I froze for a moment, for the first time that day actually, and replied, “I grew up with your music, I grew up with you in our house, if I hadn’t done my homework it would’ve been wrong.” I forgot to say thank you. And he smiled back, reiterated that he’d enjoyed our conversation, and moved on to his next appointment. I, meanwhile, sat in the back of said-same absurdly long limo and started shaking ever so lightly. There was a phone back there, but my parents didn’t have a phone so I couldn’t call and talk to them about it.

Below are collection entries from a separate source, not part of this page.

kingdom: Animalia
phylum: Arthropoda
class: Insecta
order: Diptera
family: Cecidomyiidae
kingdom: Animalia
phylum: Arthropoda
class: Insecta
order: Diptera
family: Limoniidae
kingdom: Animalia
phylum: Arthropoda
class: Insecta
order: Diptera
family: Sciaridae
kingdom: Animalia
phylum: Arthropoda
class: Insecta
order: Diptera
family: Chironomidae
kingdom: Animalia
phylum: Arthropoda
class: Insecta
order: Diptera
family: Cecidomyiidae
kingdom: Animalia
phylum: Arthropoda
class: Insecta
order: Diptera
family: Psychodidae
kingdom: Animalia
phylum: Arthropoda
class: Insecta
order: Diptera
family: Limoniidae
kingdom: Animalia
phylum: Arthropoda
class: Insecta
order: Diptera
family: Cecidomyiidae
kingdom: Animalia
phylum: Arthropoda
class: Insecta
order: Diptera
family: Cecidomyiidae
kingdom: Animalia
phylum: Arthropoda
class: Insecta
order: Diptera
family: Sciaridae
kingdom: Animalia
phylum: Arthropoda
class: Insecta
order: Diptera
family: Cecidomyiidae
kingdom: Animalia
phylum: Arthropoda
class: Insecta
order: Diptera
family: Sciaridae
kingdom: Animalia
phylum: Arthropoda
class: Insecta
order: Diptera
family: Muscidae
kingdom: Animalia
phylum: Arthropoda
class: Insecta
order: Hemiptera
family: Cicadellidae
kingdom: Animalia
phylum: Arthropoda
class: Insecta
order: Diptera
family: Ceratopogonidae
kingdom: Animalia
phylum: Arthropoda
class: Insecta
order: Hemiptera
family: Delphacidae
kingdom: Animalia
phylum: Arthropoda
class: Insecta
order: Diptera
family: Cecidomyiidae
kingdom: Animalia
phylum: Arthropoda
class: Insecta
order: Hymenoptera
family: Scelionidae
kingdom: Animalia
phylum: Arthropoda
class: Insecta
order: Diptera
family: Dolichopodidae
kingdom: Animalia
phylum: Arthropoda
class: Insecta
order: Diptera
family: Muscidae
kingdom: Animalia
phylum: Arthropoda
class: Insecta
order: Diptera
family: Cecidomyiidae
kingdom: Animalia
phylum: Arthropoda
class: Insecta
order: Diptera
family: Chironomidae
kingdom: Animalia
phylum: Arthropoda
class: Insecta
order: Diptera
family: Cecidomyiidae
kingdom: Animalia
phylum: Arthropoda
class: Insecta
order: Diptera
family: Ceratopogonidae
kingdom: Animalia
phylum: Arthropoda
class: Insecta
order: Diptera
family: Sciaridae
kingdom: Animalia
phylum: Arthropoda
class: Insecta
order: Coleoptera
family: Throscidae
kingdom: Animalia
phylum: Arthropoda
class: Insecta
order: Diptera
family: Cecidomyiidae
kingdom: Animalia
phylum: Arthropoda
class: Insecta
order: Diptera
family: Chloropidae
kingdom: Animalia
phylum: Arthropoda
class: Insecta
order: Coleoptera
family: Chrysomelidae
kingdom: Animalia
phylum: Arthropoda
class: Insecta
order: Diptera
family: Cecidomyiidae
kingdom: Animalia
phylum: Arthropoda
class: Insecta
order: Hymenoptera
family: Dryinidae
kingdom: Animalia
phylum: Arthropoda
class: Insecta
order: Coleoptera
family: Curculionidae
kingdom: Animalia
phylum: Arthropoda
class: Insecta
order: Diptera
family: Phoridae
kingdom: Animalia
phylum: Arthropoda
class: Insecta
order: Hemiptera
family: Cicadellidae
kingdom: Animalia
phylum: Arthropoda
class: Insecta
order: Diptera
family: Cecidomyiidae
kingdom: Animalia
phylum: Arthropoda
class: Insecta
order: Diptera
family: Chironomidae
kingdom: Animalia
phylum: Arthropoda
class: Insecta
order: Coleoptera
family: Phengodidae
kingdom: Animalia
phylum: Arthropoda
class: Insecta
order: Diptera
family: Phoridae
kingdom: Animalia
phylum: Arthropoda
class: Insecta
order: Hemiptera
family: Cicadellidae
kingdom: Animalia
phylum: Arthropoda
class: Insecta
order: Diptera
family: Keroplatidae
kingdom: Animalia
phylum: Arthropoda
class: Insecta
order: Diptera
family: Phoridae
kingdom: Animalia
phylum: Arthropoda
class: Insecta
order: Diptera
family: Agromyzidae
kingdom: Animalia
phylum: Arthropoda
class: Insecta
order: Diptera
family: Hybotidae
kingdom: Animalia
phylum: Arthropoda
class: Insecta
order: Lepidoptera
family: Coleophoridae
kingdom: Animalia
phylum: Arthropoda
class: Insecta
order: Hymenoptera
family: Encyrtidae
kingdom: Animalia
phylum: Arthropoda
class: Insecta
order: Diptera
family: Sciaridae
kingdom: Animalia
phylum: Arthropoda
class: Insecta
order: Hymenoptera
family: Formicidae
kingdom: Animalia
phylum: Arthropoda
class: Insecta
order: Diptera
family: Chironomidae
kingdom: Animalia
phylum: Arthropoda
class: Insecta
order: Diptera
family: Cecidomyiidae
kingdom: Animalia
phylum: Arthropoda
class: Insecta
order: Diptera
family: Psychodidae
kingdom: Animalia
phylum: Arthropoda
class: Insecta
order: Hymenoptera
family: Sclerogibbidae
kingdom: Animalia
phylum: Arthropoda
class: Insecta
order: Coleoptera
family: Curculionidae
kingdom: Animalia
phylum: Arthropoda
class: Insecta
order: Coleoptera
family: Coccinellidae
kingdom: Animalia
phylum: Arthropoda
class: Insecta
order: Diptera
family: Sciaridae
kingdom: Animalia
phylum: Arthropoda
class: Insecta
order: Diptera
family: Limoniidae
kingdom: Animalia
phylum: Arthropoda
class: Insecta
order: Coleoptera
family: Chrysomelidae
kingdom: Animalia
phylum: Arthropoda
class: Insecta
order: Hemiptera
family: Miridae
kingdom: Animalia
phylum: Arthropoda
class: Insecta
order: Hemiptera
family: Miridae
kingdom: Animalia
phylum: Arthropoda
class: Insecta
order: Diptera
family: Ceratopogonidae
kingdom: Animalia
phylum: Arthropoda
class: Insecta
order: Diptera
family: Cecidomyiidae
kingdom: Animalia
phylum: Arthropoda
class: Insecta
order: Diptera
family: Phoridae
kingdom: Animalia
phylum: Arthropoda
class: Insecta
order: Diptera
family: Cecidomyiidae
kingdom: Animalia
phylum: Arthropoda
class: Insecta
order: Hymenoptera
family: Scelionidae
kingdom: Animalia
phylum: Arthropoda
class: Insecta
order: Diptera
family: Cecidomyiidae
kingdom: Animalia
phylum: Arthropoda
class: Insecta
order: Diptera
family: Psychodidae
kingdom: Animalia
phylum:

Music defines families. What you heard growing up never leaves you, and if you shared that with your parents, then it resonates even more strongly. I spent a lot of time playing music for the teenager, and now he’ll play me music of his that I end up liking. And I spend a lot of time driving and listening to music with the pre-schooler. We run the table, from Rob Zombie to Underworld, from The Beatles to Madonna. And my favorite moment is always when she asks to hear something and I ask her, in return, to be patient and let me introduce her to something I know she’ll like. Like Leftfield perhaps. Or Massive Attack. Or David Bowie. And when she does like it, when she punches the air to ‘Suffragette City’ or when we bumps and grind in our seats to ‘Rebel Rebel’ a small but very very bright bright light inside me suddenly switches on. And when I catch her face, grinning, making the faces, shaking her head in time to the ‘hot tramp, I love you so’ line, the world is pretty fucking fine.
Sometimes we dance to ‘Blue Danube Waltz’ and sometimes we dance or draw to ‘Dragula’ or ‘Rebel Rebel’ (no stylus necessary, just plug and play today). And I think of the power in it all, the unity of these songs, and the fact that David Bowie has spanned generations of my family. And then I wonder if my Dad listens to him anymore. My Dad, in his apartment by himself, speaking with no-one and buried in stacks of philosophy books. My Dad and all the friends in his head that no-one else will ever meet. My Dad who isn’t remotely like the man who had the yellow, brown and creme beanbags or white pedastal TV anymore…even the typewriter went years ago…but he does still have a special stylus for that stereo. And some vinyl in a corner somewhere.